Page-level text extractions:
§

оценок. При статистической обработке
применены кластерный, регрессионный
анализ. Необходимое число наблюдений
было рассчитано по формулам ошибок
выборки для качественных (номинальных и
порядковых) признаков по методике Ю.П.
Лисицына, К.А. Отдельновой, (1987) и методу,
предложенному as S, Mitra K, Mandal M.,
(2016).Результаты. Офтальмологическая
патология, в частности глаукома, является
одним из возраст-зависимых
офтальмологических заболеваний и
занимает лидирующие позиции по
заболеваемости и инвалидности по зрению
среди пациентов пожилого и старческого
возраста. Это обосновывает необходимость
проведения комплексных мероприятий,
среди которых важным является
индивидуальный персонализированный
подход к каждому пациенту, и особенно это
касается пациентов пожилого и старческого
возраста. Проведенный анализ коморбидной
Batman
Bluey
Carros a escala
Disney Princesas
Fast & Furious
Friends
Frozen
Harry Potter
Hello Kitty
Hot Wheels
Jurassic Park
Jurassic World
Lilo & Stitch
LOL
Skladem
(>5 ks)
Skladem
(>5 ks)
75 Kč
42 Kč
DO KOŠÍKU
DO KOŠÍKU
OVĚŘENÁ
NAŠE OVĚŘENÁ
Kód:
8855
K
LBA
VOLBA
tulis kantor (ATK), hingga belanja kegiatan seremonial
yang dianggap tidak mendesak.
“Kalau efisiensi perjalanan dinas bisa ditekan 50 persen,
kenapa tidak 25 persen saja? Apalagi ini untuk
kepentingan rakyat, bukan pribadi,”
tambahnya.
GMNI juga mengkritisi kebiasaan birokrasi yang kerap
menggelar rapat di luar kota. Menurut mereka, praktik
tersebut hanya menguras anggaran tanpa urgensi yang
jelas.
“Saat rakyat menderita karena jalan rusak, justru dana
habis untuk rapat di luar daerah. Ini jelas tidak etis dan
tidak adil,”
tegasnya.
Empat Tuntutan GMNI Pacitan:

§

_EXERCISE DIRECTIONS_: Each line above with the word "старческого" needs to be copied.

_WRITTEN ANSWER_:
среди пациентов пожилого и старческого
касается пациентов пожилого и старческого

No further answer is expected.